How is it possible to have so many things, so many memories in a small, one bedroom apartment? How is it possible to have brought a collection spanning nearly 70 years to this final waypoint? And why?
Because. Combat. Battle. Memories. Treasures.

But it was never really about the things. My sister and I knew it. Mom knew it. It was the memory we attached to every precious thing. It was the nickels and dimes saved carefully, weekly, monthly to buy them. It was the strain of feeding six kids and a menagerie of creatures large and small. It was the minister’s salary. It was not having enough money to buy a cup of coffee at the cafe. It was hand-me-down clothes. It was baking bread and cooking porridge for five in chairs, three on a bench.
It was not the knife. It was not the ceramic figurine. It was not the tiny-diamond engagement ring afforded only after 25 years of marriage. It was the effort, the patience required to save and then buy. To scrimp. To save by cutting coupons. To shop for groceries at three different stores to save on three different sales.
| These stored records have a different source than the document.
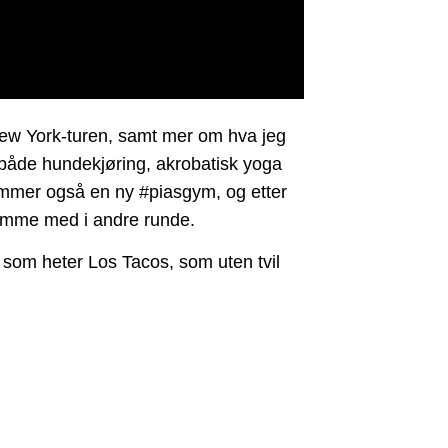
ew York-turen, samt mer om hva jeg
e både hundekjøring, akrobatisk yoga
 kommer også en ny #piasgym, og etter
komme med i andre runde.
som heter Los Tacos, som uten tvil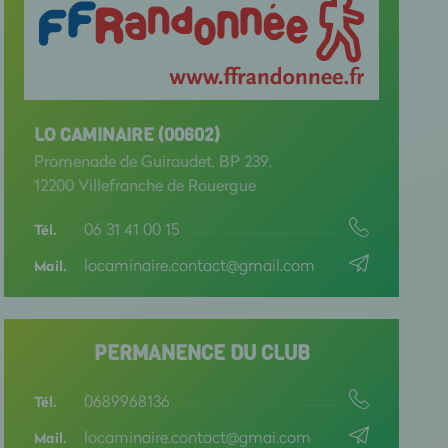
LO CAMINAIRE (00602)
Promenade de Guiraudet, BP 239,
12200 Villefranche de Rouergue
06 31 41 00 15
Tél.
locaminaire.contact@gmail.com
Mail.
PERMANENCE DU CLUB
0689968136
Tél.
locaminaire.contact@gmai.com
Mail.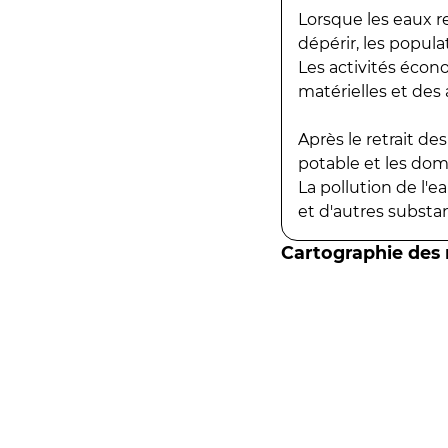
Lorsque les eaux r
dépérir, les popula
Les activités écon
matérielles et des a
Après le retrait d
potable et les do
La pollution de l'
et d'autres substanc
Cartographie des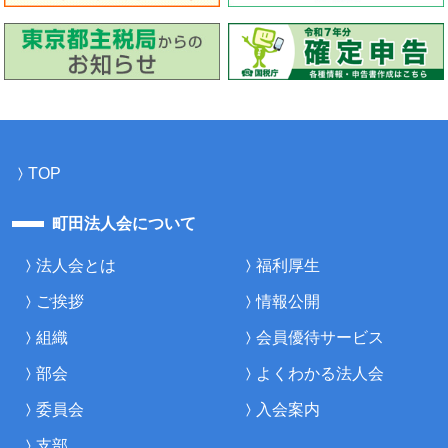
TOP
町田法人会について
法人会とは
福利厚生
ご挨拶
情報公開
組織
会員優待サービス
部会
よくわかる法人会
委員会
入会案内
支部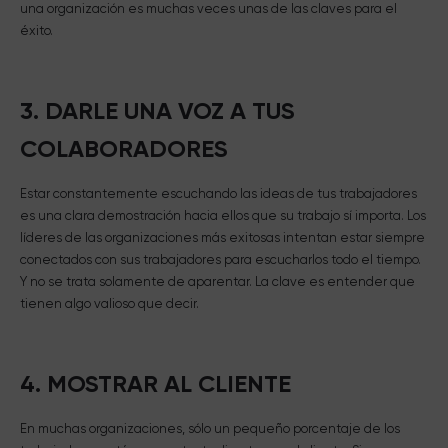
una organización es muchas veces unas de las claves para el
éxito.
3. DARLE UNA VOZ A TUS
COLABORADORES
Estar constantemente escuchando las ideas de tus trabajadores
es una clara demostración hacia ellos que su trabajo sí importa. Los
líderes de las organizaciones más exitosas intentan estar siempre
conectados con sus trabajadores para escucharlos todo el tiempo.
Y no se trata solamente de aparentar. La clave es entender que
tienen algo valioso que decir.
4. MOSTRAR AL CLIENTE
En muchas organizaciones, sólo un pequeño porcentaje de los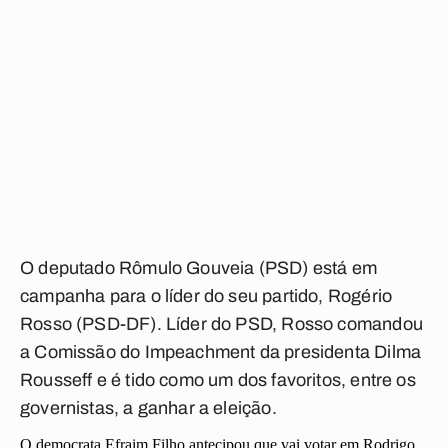
O deputado Rômulo Gouveia (PSD) está em
campanha para o líder do seu partido, Rogério
Rosso (PSD-DF). Líder do PSD, Rosso comandou
a Comissão do Impeachment da presidenta Dilma
Rousseff e é tido como um dos favoritos, entre os
governistas, a ganhar a eleição.
O democrata Efraim Filho antecipou que vai votar em Rodrigo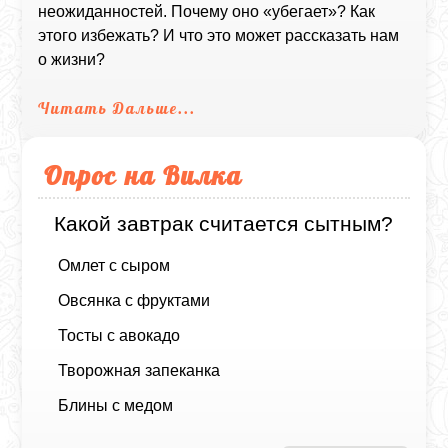
неожиданностей. Почему оно «убегает»? Как
этого избежать? И что это может рассказать нам
о жизни?
Читать Дальше...
Опрос на Вилка
Какой завтрак считается сытным?
Омлет с сыром
Овсянка с фруктами
Тосты с авокадо
Творожная запеканка
Блины с медом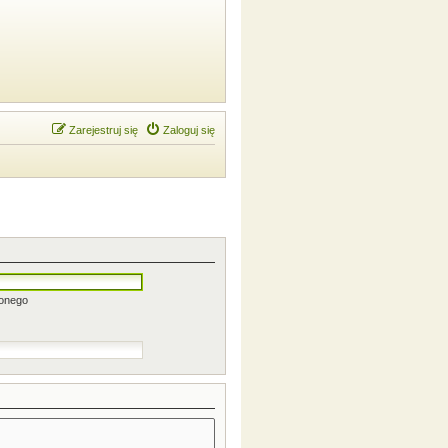
Zarejestruj się
Zaloguj się
zonego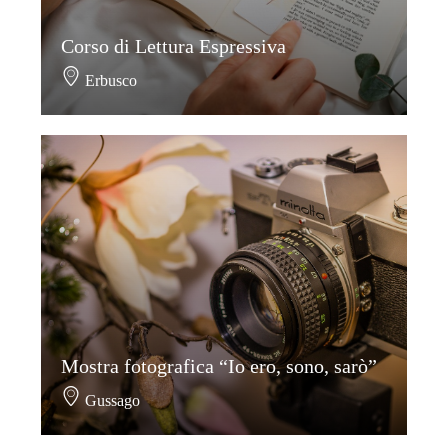
Corso di Lettura Espressiva
Erbusco
Mostra fotografica “Io ero, sono, sarò”
Gussago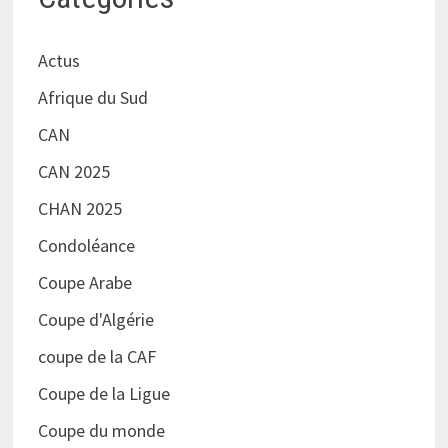
Actus
Afrique du Sud
CAN
CAN 2025
CHAN 2025
Condoléance
Coupe Arabe
Coupe d'Algérie
coupe de la CAF
Coupe de la Ligue
Coupe du monde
It was not the plate or the coffee grinder. It was not the table or the candlestick.
Who sat at the table? Who laughed? Who argued? Who shared? Who did not? Who wept? Whose birthday songs were sung? Didn’t her own dad make those candlesticks?
And here I am, cleaning, packing, removing all evidence that Lois lived here. In less than a month someone else will breathe this air. Someone else will sit with their coffee in the warm morning light, looking out to the Okanagan hills, to the soon coming Spring. Someone else’s walker will roll right down the hall to the elevator, or left down the hall to the laundry.
I realize in this moment that I am neither packing nor cleaning. I am letting go. I am relinquishing my hold on that which was never mine. It was never my mom’s. At best, it was borrowed.
I am allowing the universe to do what the universe does. It renews. It refreshes. It lets go of the old to make room for the new. It invites us all to slip quietly into the stream of what was, the stream that makes possible all that will be.

Someone else’s memories will move in: their books, their candlesticks, their basket full of well loved clothes, a favorite straggle-thread sweater, a treasure-filled past collecting dust on the shelf. These remembrances are the ripples through the ages that will not be stilled, that will sing their silent songs long after we are done.
Many of these things will become thrift store thoughts.
But for those who are silent, who will bend an ear, for those who will listen to spirits long departed, these treasures will soon become deep, forgotten dreams. They will become flickers of those who have come and have gone, lately departed to realms unknown. They will be old. They will become new again, but not in the hands of Lois.